Source document Block Start
Oh, thank God, Spider-Man is here to crack the case with the proportional Google-searching ability … of a spider! With its, uh, many legs, all the better to tap out Google query after Google query with. The sad thing is that this exact set of ground-breaking detection techniques was also on display a month ago in Gil Thorp. Except that the Milford kids are are a bunch of no-talent losers with nothing better to do but sit around surfing the net all day, while Spider-Man is … oh, wait. At least Peter Parker is offering us some beefcake action by leaving his old man pajamas unbuttoned. In a few years, there will inevitably be a romance novel that features someone on its cover passionately Googling something, and it will look a little something like this. Only better drawn.
Source document Block End
Data for analysis Block Start
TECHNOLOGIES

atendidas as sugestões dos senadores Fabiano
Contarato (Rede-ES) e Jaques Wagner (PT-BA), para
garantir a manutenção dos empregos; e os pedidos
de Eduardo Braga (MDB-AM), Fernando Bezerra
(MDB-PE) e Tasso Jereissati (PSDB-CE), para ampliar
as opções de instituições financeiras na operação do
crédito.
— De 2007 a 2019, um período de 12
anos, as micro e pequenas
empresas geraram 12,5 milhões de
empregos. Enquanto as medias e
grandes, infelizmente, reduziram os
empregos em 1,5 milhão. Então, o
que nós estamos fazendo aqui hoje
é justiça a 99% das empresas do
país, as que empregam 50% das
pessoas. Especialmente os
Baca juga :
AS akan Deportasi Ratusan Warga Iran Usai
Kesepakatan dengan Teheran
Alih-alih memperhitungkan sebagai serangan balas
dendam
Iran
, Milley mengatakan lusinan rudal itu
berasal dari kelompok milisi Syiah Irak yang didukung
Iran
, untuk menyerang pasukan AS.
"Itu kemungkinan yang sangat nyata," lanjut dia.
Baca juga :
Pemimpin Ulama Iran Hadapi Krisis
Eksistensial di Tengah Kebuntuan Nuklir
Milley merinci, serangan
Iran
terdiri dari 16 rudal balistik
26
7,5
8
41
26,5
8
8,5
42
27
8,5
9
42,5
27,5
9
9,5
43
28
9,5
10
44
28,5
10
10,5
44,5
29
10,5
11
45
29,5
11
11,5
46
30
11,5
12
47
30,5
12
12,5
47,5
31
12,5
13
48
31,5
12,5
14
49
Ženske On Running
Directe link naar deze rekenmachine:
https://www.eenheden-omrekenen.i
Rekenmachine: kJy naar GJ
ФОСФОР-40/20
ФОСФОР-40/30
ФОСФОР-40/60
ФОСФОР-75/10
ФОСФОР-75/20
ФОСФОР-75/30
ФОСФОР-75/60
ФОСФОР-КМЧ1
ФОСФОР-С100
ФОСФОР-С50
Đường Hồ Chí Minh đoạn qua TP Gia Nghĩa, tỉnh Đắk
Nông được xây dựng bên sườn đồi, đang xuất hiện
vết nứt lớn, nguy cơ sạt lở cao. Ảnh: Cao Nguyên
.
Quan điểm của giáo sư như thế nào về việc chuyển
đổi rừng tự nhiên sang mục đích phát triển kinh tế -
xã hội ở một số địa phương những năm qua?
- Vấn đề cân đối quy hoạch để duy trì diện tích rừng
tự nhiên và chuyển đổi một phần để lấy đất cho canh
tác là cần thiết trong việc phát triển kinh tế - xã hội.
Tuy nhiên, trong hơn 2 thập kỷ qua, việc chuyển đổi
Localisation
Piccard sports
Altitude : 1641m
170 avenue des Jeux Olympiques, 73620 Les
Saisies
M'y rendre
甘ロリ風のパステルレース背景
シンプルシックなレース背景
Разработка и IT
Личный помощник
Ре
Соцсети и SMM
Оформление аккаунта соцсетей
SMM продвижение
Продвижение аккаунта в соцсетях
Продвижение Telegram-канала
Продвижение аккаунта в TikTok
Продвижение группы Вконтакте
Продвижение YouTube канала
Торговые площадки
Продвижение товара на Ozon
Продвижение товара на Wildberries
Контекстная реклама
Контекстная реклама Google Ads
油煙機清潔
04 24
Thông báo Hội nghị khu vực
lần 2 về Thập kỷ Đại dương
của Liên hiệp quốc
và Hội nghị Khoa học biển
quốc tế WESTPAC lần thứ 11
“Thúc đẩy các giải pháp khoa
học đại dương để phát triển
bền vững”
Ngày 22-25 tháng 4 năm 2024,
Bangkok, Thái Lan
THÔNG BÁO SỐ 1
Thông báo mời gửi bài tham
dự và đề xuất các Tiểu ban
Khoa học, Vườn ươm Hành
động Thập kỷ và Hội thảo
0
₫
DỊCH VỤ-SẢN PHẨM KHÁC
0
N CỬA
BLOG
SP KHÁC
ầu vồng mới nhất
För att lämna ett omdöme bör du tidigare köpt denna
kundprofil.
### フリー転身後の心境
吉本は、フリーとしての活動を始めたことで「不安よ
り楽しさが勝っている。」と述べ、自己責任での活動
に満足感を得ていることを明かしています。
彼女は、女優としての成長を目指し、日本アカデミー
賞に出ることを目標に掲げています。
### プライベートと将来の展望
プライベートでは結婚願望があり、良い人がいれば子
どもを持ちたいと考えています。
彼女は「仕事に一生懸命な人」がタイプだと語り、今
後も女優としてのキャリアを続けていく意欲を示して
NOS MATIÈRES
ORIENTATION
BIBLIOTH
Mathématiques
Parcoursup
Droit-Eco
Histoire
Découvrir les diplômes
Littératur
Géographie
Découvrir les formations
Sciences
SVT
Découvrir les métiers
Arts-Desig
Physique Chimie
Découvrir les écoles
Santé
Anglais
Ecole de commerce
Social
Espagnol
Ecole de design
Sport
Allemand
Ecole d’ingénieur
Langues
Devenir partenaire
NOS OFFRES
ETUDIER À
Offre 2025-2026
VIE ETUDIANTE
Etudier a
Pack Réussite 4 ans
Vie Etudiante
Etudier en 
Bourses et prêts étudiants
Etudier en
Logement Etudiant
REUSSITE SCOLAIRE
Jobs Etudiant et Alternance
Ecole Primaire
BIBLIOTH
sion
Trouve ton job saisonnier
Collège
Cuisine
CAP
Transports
Data for analysis Block End
Exercise requirements =
• 1. Transcribe the Spider-Man passage from "Oh, thank God, Spider-Man" up to and including "Only better drawn.".
• 2. Answer these from the Spider-Man passage:
(a) How long ago were the same detection techniques on display in Gil Thorp?
(b) What is Peter Parker leaving unbuttoned?
(c) What does the writer predict will appear on the cover of a future romance novel?
• 3. Please resume the Spider-Man passage after its last sentence.
The records have no connection to the Spider-Man passage.

Answers for this exercise =
• 1.
Oh, thank God, Spider-Man is here to crack the case with the proportional Google-searching ability … of a spider! With its, uh, many legs, all the better to tap out Google query after Google query with. The sad thing is that this exact set of ground-breaking detection techniques was also on display a month ago in Gil Thorp. Except that the Milford kids are are a bunch of no-talent losers with nothing better to do but sit around surfing the net all day, while Spider-Man is … oh, wait. At least Peter Parker is offering us some beefcake action by leaving his old man pajamas unbuttoned. In a few years, there will inevitably be a romance novel that features someone on its cover passionately Googling something, and it will look a little something like this. Only better drawn.

• 2.
(a) A month ago.
(b) His old man pajamas.
(c) Someone passionately Googling something.

• 3.
Mary Worth, 11/6/07

Something very, very deep inside Mary Worth caused her to offer to pay good money to save the life of some dumb dog, and in panel two you can tell that she’s fighting it with every fiber of her being. She can barely choke out the part of the sentence after “I’ll”; her teeth are gritted so fiercely that her face is transformed into a grim, deathly rictus (more so than usual, I mean); and her hand is clutching at the black, empty hole where her heart is supposed to be. And there will be payback. Oh yes, there will be payback. That dog is going to wish it died on the side of the road with a modicum of dignity.

9 Chickweed Lane, 11/6/07

Hot, hot possible thing Francis will be asking Diane to “indulge” him in: Hot, hot and totally papally sanctioned ex-priest-on-ex-nun-side-of-the-road sex in the back seat.

Horrifying and disturbing and more probable thing Francis will be asking Diane to “indulge” him in: “…so I told Thorax he could tag along on our wedding night. Hope that’s OK!”